**REQUEST:**
For this exercise, repeat exactly the lines below starting at the line holding "Conviene anclar el esfuerzo en referencias" and ending at the line holding "Vous devez contestez", both included, with no extra lines and no pictures.

Stored data entries
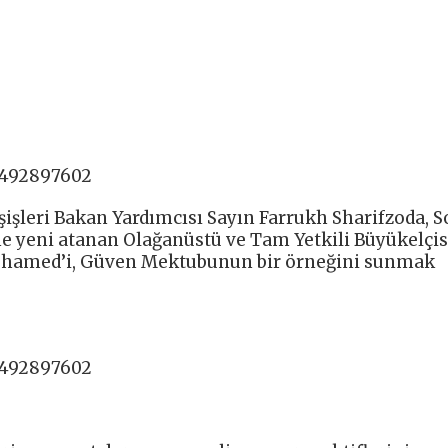
8492897602
şişleri Bakan Yardımcısı Sayın Farrukh Sharifzoda, 
e yeni atanan Olağanüstü ve Tam Yetkili Büyükelçis
Mohamed’i, Güven Mektubunun bir örneğini sunmak
8492897602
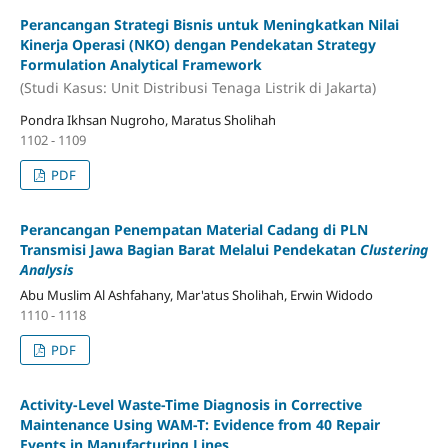
Perancangan Strategi Bisnis untuk Meningkatkan Nilai
Kinerja Operasi (NKO) dengan Pendekatan Strategy
Formulation Analytical Framework
(Studi Kasus: Unit Distribusi Tenaga Listrik di Jakarta)
Pondra Ikhsan Nugroho, Maratus Sholihah
1102 - 1109
PDF
Perancangan Penempatan Material Cadang di PLN
Transmisi Jawa Bagian Barat Melalui Pendekatan
Clustering
Analysis
Abu Muslim Al Ashfahany, Mar'atus Sholihah, Erwin Widodo
1110 - 1118
PDF
Activity-Level Waste-Time Diagnosis in Corrective
Maintenance Using WAM-T: Evidence from 40 Repair
Events in Manufacturing Lines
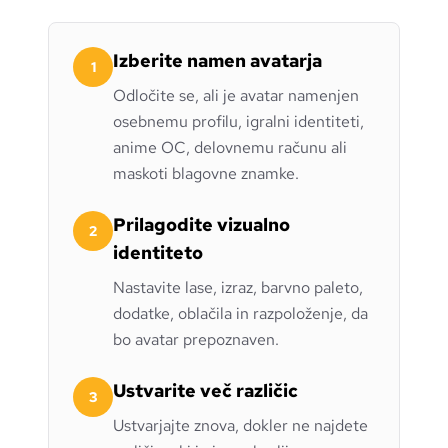
Izberite namen avatarja
1
Odločite se, ali je avatar namenjen
osebnemu profilu, igralni identiteti,
anime OC, delovnemu računu ali
maskoti blagovne znamke.
Prilagodite vizualno
2
identiteto
Nastavite lase, izraz, barvno paleto,
dodatke, oblačila in razpoloženje, da
bo avatar prepoznaven.
Ustvarite več različic
3
Ustvarjajte znova, dokler ne najdete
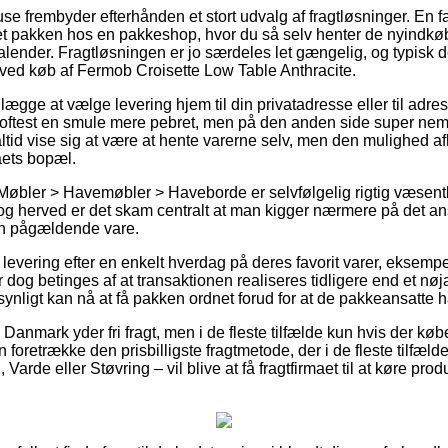
use frembyder efterhånden et stort udvalg af fragtløsninger. En f
et pakken hos en pakkeshop, hvor du så selv henter de nyindkøb
 kalender. Fragtløsningen er jo særdeles let gængelig, og typis
 ved køb af Fermob Croisette Low Table Anthracite.
lægge at vælge levering hjem til din privatadresse eller til adre
oftest en smule mere pebret, men på den anden side super nem
 altid vise sig at være at hente varerne selv, men den mulighed 
maets bopæl.
Møbler > Havemøbler > Haveborde er selvfølgelig rigtig væsentli
og herved er det skam centralt at man kigger nærmere på det a
en pågældende vare.
r levering efter en enkelt hverdag på deres favorit varer, eksem
 dog betinges af at transaktionen realiseres tidligere end et nøj
ynligt kan nå at få pakken ordnet forud for at de pakkeansatte ha
r i Danmark yder fri fragt, men i de fleste tilfælde kun hvis der køb
 foretrække den prisbilligste fragtmetode, der i de fleste tilfæ
Varde eller Støvring – vil blive at få fragtfirmaet til at køre produ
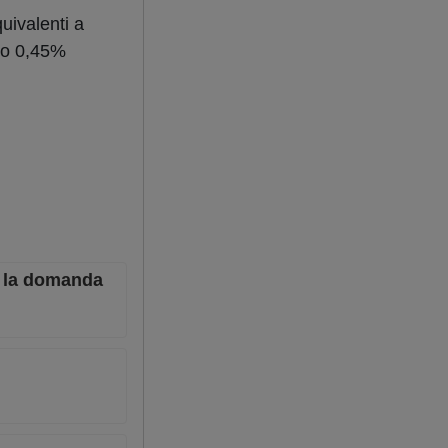
uivalenti a
llo 0,45%
le la domanda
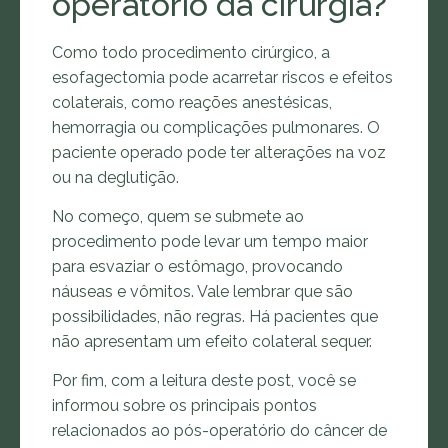
operatório da cirurgia?
Como todo procedimento cirúrgico, a
esofagectomia pode acarretar riscos e efeitos
colaterais, como reações anestésicas,
hemorragia ou complicações pulmonares. O
paciente operado pode ter alterações na voz
ou na deglutição.
No começo, quem se submete ao
procedimento pode levar um tempo maior
para esvaziar o estômago, provocando
náuseas e vômitos. Vale lembrar que são
possibilidades, não regras. Há pacientes que
não apresentam um efeito colateral sequer.
Por fim, com a leitura deste post, você se
informou sobre os principais pontos
relacionados ao pós-operatório do câncer de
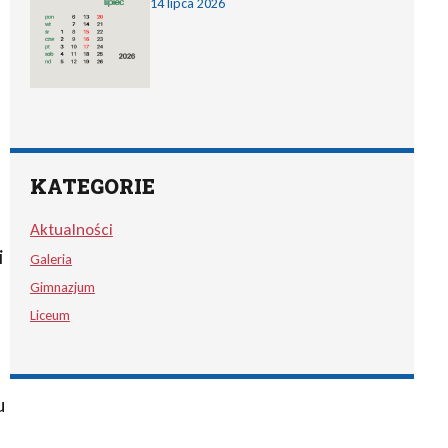
14 lipca 2026
KATEGORIE
Aktualności
i
Galeria
Gimnazjum
Liceum
u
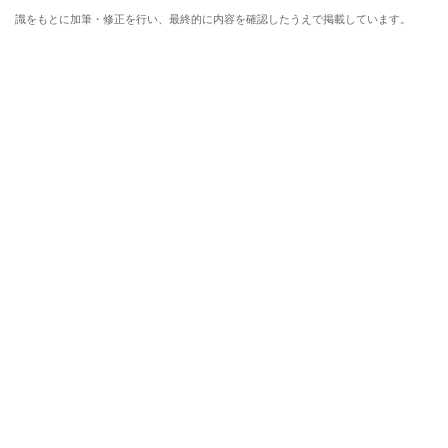
識をもとに加筆・修正を行い、最終的に内容を確認したうえで掲載しています。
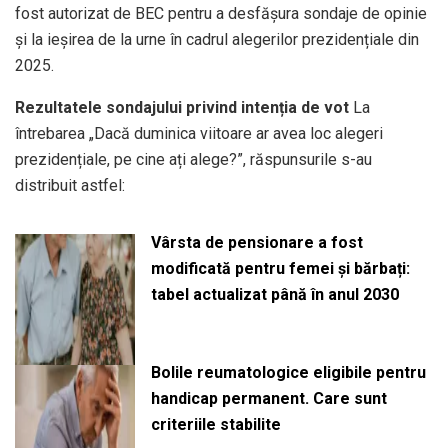
fost autorizat de BEC pentru a desfășura sondaje de opinie
și la ieșirea de la urne în cadrul alegerilor prezidențiale din
2025.
Rezultatele sondajului privind intenția de vot
La
întrebarea „Dacă duminica viitoare ar avea loc alegeri
prezidențiale, pe cine ați alege?”, răspunsurile s-au
distribuit astfel:
Vârsta de pensionare a fost
modificată pentru femei și bărbați:
tabel actualizat până în anul 2030
Bolile reumatologice eligibile pentru
handicap permanent. Care sunt
criteriile stabilite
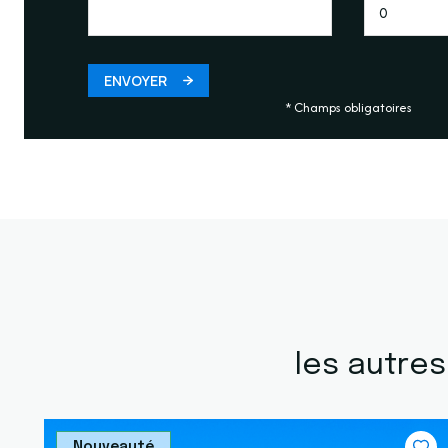
ENVOYER
* Champs obligatoires
les autre
Nouveauté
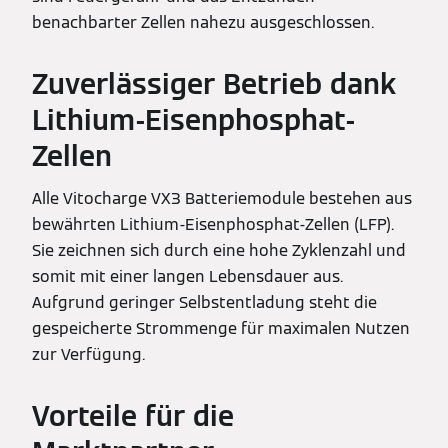
benachbarter Zellen nahezu ausgeschlossen.
Zuverlässiger Betrieb dank
Lithium-Eisenphosphat-
Zellen
Alle Vitocharge VX3 Batteriemodule bestehen aus
bewährten Lithium-Eisenphosphat-Zellen (LFP).
Sie zeichnen sich durch eine hohe Zyklenzahl und
somit mit einer langen Lebensdauer aus.
Aufgrund geringer Selbstentladung steht die
gespeicherte Strommenge für maximalen Nutzen
zur Verfügung.
Vorteile für die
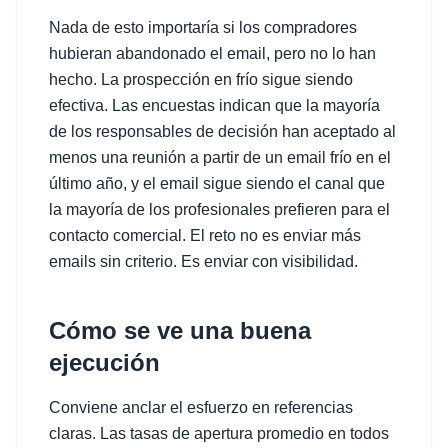
Nada de esto importaría si los compradores
hubieran abandonado el email, pero no lo han
hecho. La prospección en frío sigue siendo
efectiva. Las encuestas indican que la mayoría
de los responsables de decisión han aceptado al
menos una reunión a partir de un email frío en el
último año, y el email sigue siendo el canal que
la mayoría de los profesionales prefieren para el
contacto comercial. El reto no es enviar más
emails sin criterio. Es enviar con visibilidad.
Cómo se ve una buena
ejecución
Conviene anclar el esfuerzo en referencias
claras. Las tasas de apertura promedio en todos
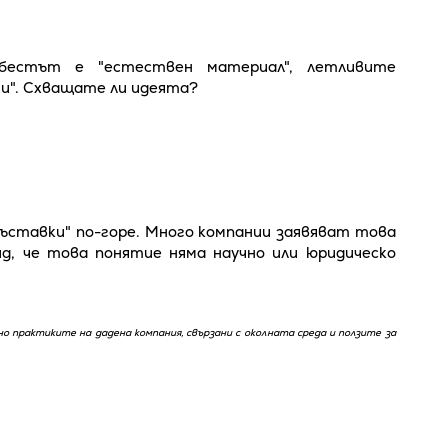
збестът е "естествен материал", летливите
ни". Схващате ли идеята?
ставки" по-горе. Много компании заявяват това
д, че това понятие няма научно или юридическо
 практиките на дадена компания, свързани с околната среда и ползите за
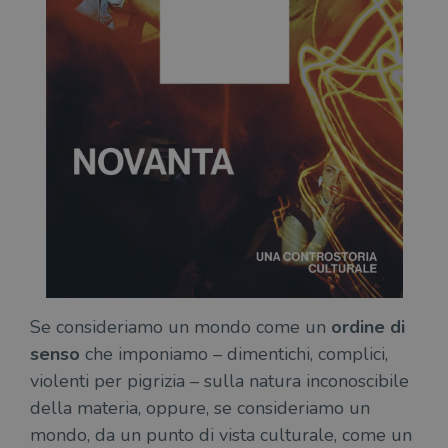
Se consideriamo un mondo come un
ordine di
senso
che imponiamo – dimentichi, complici,
violenti per pigrizia – sulla natura inconoscibile
della materia, oppure, se consideriamo un
mondo, da un punto di vista culturale, come un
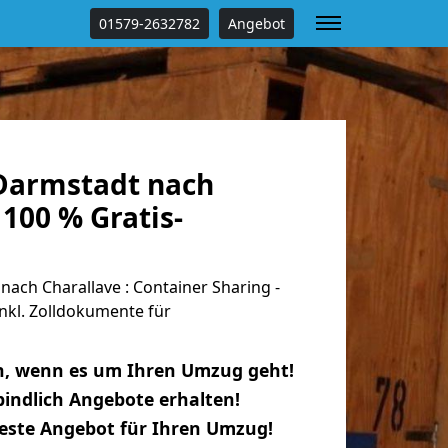
01579-2632782
Angebot
Darmstadt nach
 100 % Gratis-
ch Charallave : Container Sharing -
nkl. Zolldokumente für
n, wenn es um Ihren Umzug geht!
indlich Angebote erhalten!
beste Angebot für Ihren Umzug!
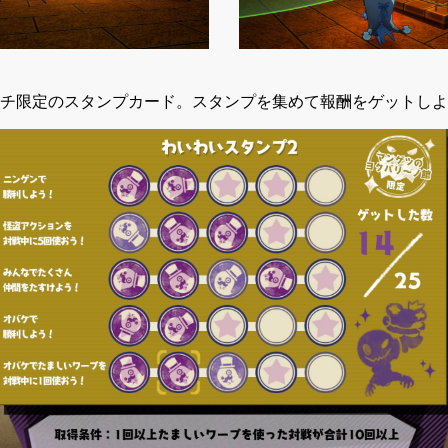
チ限定のスタンプカード。スタンプを集めて報酬をゲットしよ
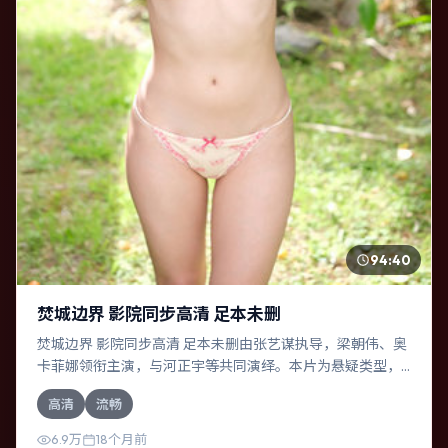
94:40
焚城边界 影院同步高清 足本未删
焚城边界 影院同步高清 足本未删由张艺谋执导，梁朝伟、奥
卡菲娜领衔主演，与河正宇等共同演绎。本片为悬疑类型，
主要班底与取景来自中国大陆。时间循环困住主角，每一次
高清
流畅
醒来规则都在改变。影片整体气质冷峻，节奏紧凑，人物动
机清晰，适合喜欢强情节与细腻表演的观众。
6.9万
18个月前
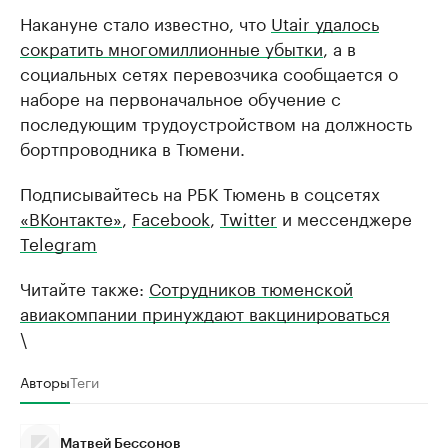
Накануне стало известно, что
Utair удалось
сократить многомиллионные убытки
, а в
социальных сетях перевозчика сообщается о
наборе на первоначальное обучение с
последующим трудоустройством на должность
бортпроводника в Тюмени.
Подписывайтесь на РБК Тюмень в соцсетях
«ВКонтакте»
,
Facebook
,
Twitter
и мессенджере
Telegram
Читайте также:
Сотрудников тюменской
авиакомпании принуждают вакцинироваться
\
Авторы
Теги
Матвей Бессонов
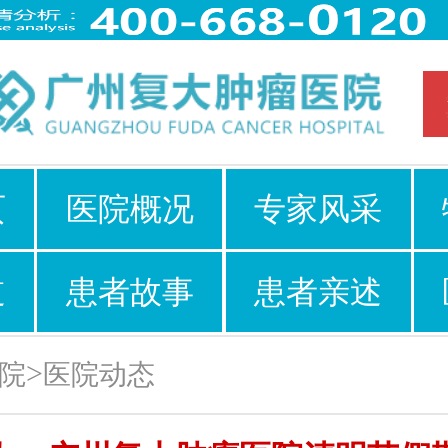
页
医院概况
专家风采
道
患者故事
患者亲述
>
院
医院动态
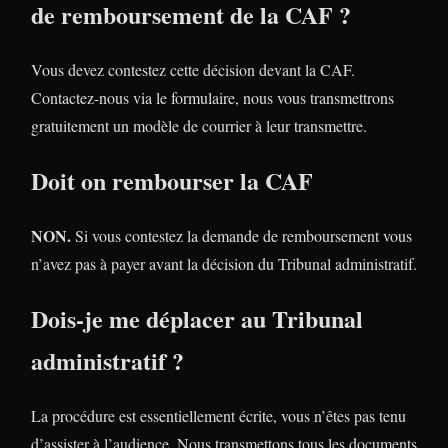
de remboursement de la CAF ?
Vous devez contestez cette décision devant la CAF.
Contactez-nous via le formulaire, nous vous transmettrons
gratuitement un modèle de courrier à leur transmettre.
Doit on rembourser la CAF
NON.
Si vous contestez la demande de remboursement vous
n’avez pas à payer avant la décision du Tribunal administratif.
Dois-je me déplacer au Tribunal
administratif ?
La procédure est essentiellement écrite, vous n’êtes pas tenu
d’assister à l’audience. Nous transmettons tous les documents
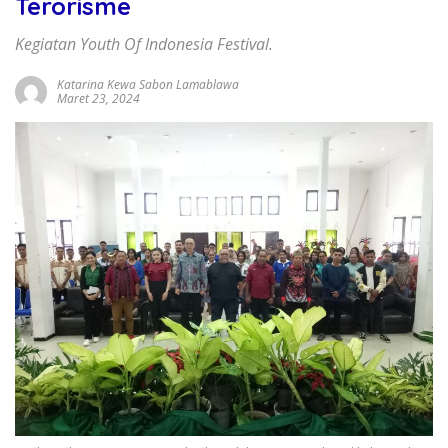
Terorisme
Kegiatan Youth Of Indonesia Festival.
Katarina Kewa Sabon Lamablawa
Maret 23, 2024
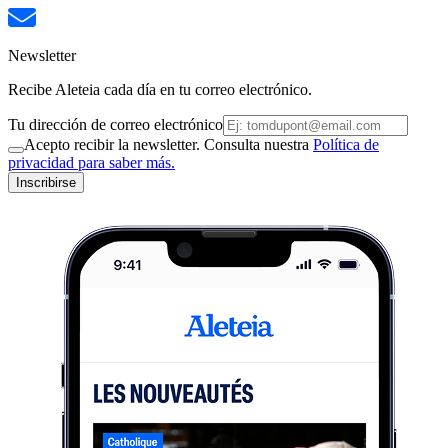
Newsletter
Recibe Aleteia cada día en tu correo electrónico.
Tu dirección de correo electrónico
Acepto recibir la newsletter. Consulta nuestra
Política de
privacidad para saber más.
Inscribirse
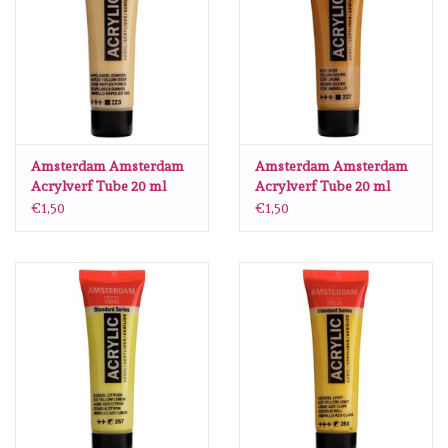
Diversen
Embossingpoeders
Inkleurbenodigdheden
Amsterdam Amsterdam
Amsterdam Amsterdam
Lint
Acrylverf Tube 20 ml
Acrylverf Tube 20 ml
Napelsgeel Donker 223
Gele Oker 227
€1,50
€1,50
Lijm/ tape
Gereedschap
Stansmachine en toebehoren
schudmateriaal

**RESULT BELOW:**
Conviene anclar el esfuerzo en referencias
claras. Las tasas de apertura promedio en todos
збестът е "естествен материал", летливите
ни". Схващате ли идеята?
ставки" по-горе. Много компании заявяват това
д, че това понятие няма научно или юридическо
 практиките на дадена компания, свързани с околната среда и ползите за
Se consideriamo un mondo come un
ordine di
senso
che imponiamo – dimentichi, complici,
violenti per pigrizia – sulla natura inconoscibile
della materia, oppure, se consideriamo un
mondo, da un punto di vista culturale, come un
01579-2632782
Angebot
Darmstadt nach
 100 % Gratis-
ch Charallave : Container Sharing -
nkl. Zolldokumente für
n, wenn es um Ihren Umzug geht!
indlich Angebote erhalten!
beste Angebot für Ihren Umzug!
チ限定のスタンプカード。スタンプを集めて報酬をゲットしよ
94:40
焚城边界 影院同步高清 足本未删
焚城边界 影院同步高清 足本未删由张艺谋执导，梁朝伟、奥
卡菲娜领衔主演，与河正宇等共同演绎。本片为悬疑类型，
主要班底与取景来自中国大陆。时间循环困住主角，每一次
高清
流畅
醒来规则都在改变。影片整体气质冷峻，节奏紧凑，人物动
机清晰，适合喜欢强情节与细腻表演的观众。
6.9万
18个月前
Накануне стало известно, что
Utair удалось
сократить многомиллионные убытки
, а в
социальных сетях перевозчика сообщается о
наборе на первоначальное обучение с
последующим трудоустройством на должность
бортпроводника в Тюмени.
Подписывайтесь на РБК Тюмень в соцсетях
«ВКонтакте»
,
Facebook
,
Twitter
и мессенджере
Telegram
Читайте также:
Сотрудников тюменской
авиакомпании принуждают вакцинироваться
\
Авторы
Теги
Матвей Бессонов
页
医院概况
专家风采
道
患者故事
患者亲述
>
院
医院动态
de remboursement de la CAF ?
Vous devez contestez cette décision devant la CAF.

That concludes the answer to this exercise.